Earlier, the dominant platform was the OS — DOS, and then Windows. Then came the web, and the focus shifted from native apps to web apps. With the smartphone revolution, the pendulum swung back to native apps.
Benedict Evans, a brilliant analyst, says:
We’re looking for a new run-time - a new way, after the web and native apps, to build services. That might be Siri or Now or messaging or maps or notifications or something else again. But the underlying aim is to construct a new search and discovery model - a new way, different to the web or app stores, to get users.
Fred Wilson then suggested that we’ll have many new runtimes, not just one:
I think there won’t be one runtime in the mobile era. I think what is emerging is multiple runtimes depending on the context – “contextual runtimes.”
If I’m building a lunchtime meal delivery service for tech startups, that’s a Slack bot.
If I’m building a ridesharing service, that’s going to run in Google Maps and Apple Maps.
If I’m building a “how do I look” fashion advisor service, that’s going to run in Siri or Google Now.
If I’m building an “NBA dashboard app”, that is mostly going to run on the mobile notifications rails.
This is a fascinating discussion. Let’s see what some of these new platforms might entail.

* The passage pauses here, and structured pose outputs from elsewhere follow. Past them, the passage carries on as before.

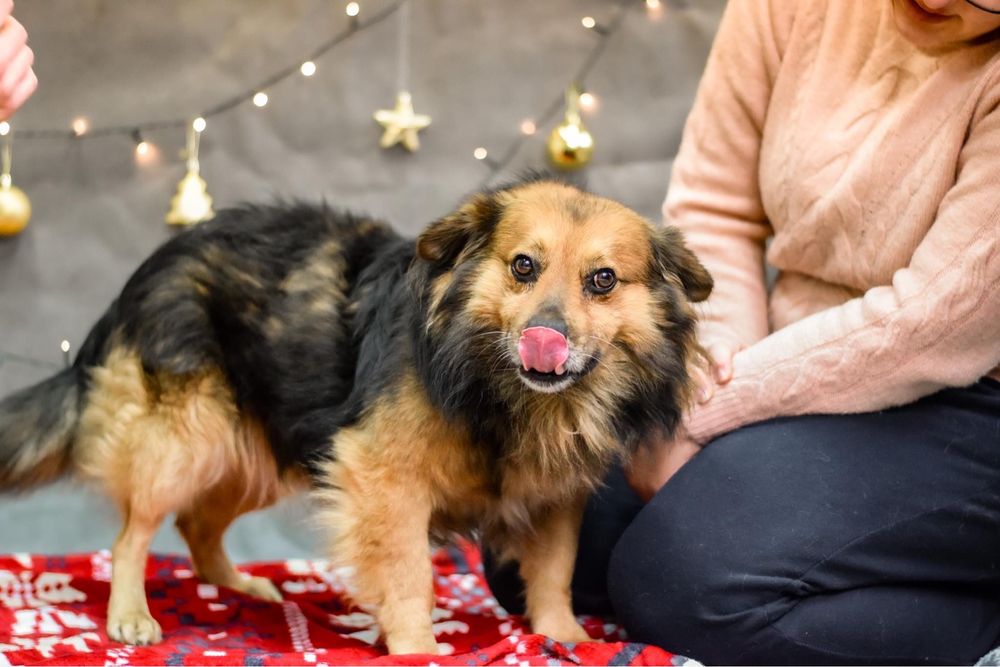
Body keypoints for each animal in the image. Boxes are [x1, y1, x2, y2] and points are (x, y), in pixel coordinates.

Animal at [0, 176, 712, 652]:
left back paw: (236, 587)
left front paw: (566, 638)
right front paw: (419, 650)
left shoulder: (557, 495)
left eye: (603, 280)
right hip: (187, 439)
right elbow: (410, 576)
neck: (505, 392)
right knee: (133, 534)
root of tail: (144, 273)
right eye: (523, 266)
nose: (547, 336)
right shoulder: (385, 482)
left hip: (259, 447)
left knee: (197, 523)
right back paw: (131, 614)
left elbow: (555, 573)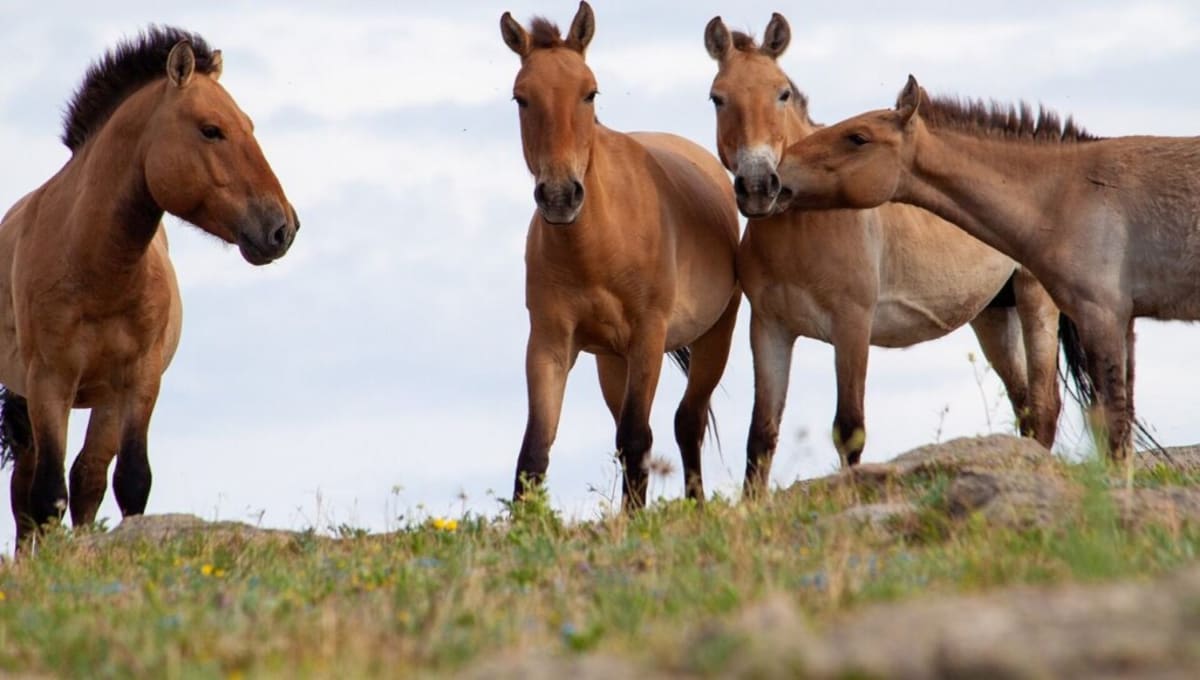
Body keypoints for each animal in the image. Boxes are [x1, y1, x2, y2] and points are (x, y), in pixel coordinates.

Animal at [0, 26, 298, 549]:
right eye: (211, 129)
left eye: (249, 125)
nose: (283, 227)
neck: (97, 269)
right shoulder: (48, 383)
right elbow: (46, 495)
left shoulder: (139, 379)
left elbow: (129, 480)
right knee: (28, 494)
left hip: (104, 399)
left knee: (88, 477)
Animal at [500, 2, 741, 510]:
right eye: (520, 98)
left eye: (589, 93)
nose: (559, 196)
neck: (595, 247)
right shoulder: (549, 344)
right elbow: (535, 450)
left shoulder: (648, 335)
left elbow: (635, 437)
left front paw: (636, 518)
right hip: (611, 362)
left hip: (715, 338)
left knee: (687, 421)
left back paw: (696, 504)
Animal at [704, 15, 1061, 493]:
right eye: (717, 97)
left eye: (782, 93)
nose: (760, 186)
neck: (804, 225)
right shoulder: (769, 329)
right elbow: (761, 436)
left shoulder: (852, 324)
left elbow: (849, 428)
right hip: (993, 315)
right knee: (1025, 406)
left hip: (1035, 300)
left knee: (1043, 407)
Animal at [773, 74, 1196, 461]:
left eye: (858, 137)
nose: (775, 176)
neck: (1071, 189)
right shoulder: (1122, 322)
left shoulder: (1102, 315)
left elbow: (1116, 430)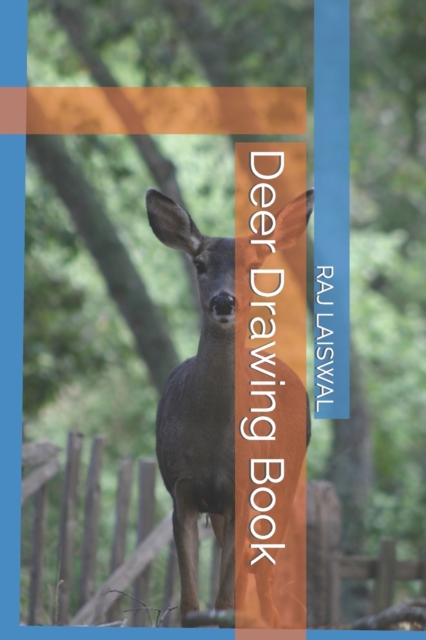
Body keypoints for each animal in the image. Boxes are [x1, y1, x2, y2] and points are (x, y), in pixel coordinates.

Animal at [146, 187, 313, 627]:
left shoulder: (242, 491)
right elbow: (192, 604)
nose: (224, 302)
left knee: (266, 565)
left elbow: (226, 600)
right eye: (200, 263)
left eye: (254, 265)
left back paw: (274, 620)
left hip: (283, 481)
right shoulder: (182, 490)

To begin with, messaging as a runtime makes sense for services that are based on questions and answers, like web search.
Complex UIs like Uber don’t belong in a messaging app:
This is a mess. Don’t shove a UI with a message and buttons into a message. This makes as little sense as having a command-line in a web app.
Messaging-driven UIs make sense for queries, searches and other information retrieval-type stuff. I’m sure there will be other good uses, but I can’t see them yet.

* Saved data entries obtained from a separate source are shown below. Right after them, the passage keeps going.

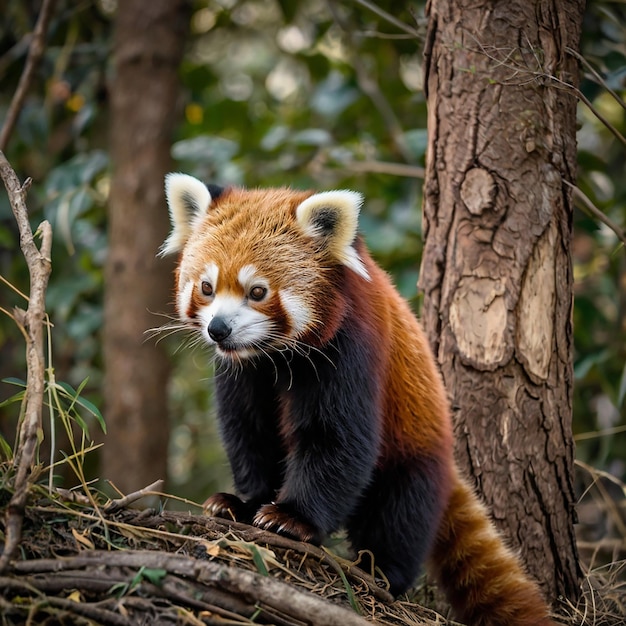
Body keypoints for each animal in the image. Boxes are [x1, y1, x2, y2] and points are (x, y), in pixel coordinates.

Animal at [161, 172, 556, 624]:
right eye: (207, 288)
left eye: (257, 291)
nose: (219, 329)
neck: (277, 357)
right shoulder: (246, 372)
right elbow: (249, 432)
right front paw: (244, 503)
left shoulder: (349, 350)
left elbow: (338, 441)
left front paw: (291, 519)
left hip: (414, 450)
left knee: (400, 513)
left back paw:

Moving on to maps, if maps is to become a platform, the “apps” on that platform would be associated with a physical place in the real world.
Perhaps the platform can track what products and services are available at a given location and when. This can be pretty general: is an iPhone available in this shop? When does a match happen in this stadium? When will there be a sermon in this church? At what times can I get a haircut in this saloon? And so on.

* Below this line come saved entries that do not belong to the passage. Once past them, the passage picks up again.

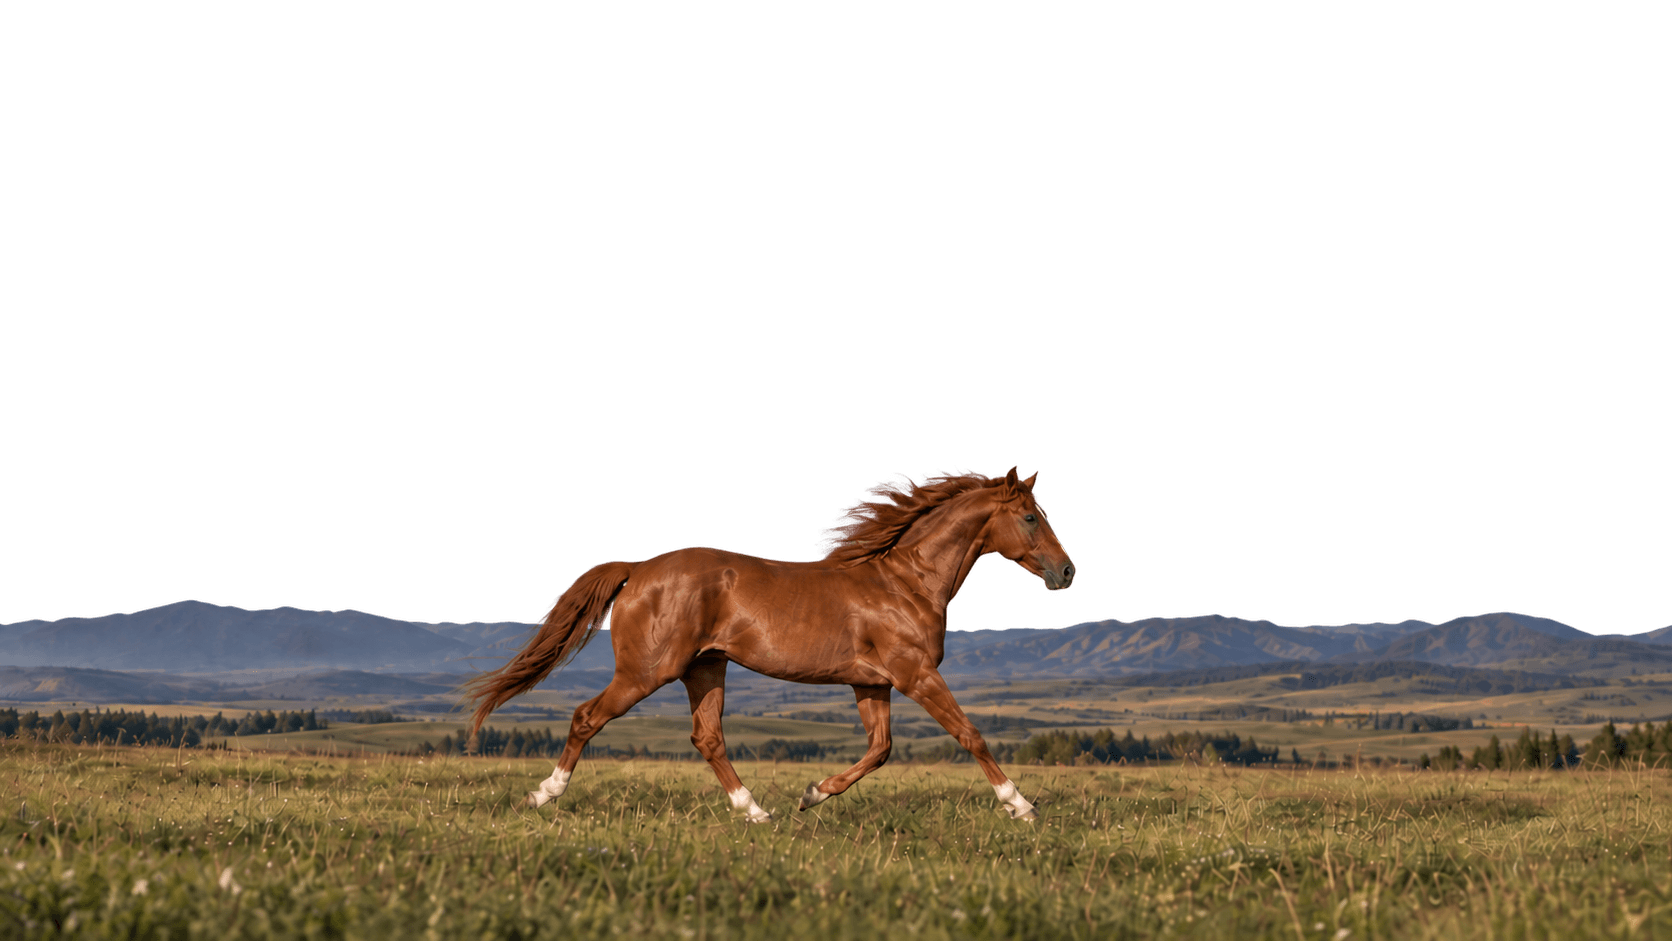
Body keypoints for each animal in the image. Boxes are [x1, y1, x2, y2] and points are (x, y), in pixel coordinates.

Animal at [463, 465, 1075, 822]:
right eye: (1029, 517)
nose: (1068, 572)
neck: (907, 584)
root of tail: (638, 571)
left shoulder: (871, 683)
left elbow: (880, 750)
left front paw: (812, 794)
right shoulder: (914, 673)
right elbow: (970, 735)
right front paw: (1021, 806)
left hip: (705, 668)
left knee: (708, 738)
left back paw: (756, 812)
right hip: (646, 671)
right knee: (587, 717)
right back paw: (542, 795)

Product availability, in particular, can just track what products the shop sells at all. Or, it can hook into the shop’s inventory system and let you know not just whether this shop sells iPhones, but whether one is in stock right now.
With this, you’ll be able to search for a product you want to buy, not just the name of the shop. Maps can look inside the shop to tell you what they sell and whether it’s in stock now. You might also be able to do a search for an iPhone, and sort the results by price, rather than by distance. And you can click a button to jump seamlessly into an app or web site to complete the transaction. Or call an Uber to go there.
If you want to buy something, Maps can notify you when you’re near a shop that sells that. There are many possibilities here.
It will be interesting to see how these novel platforms evolve, and what kind of apps we will all be using five years from now, whether Maps, Google Now or Siri, Slack or WhatsApp. Or something entirely new. The future sounds fun.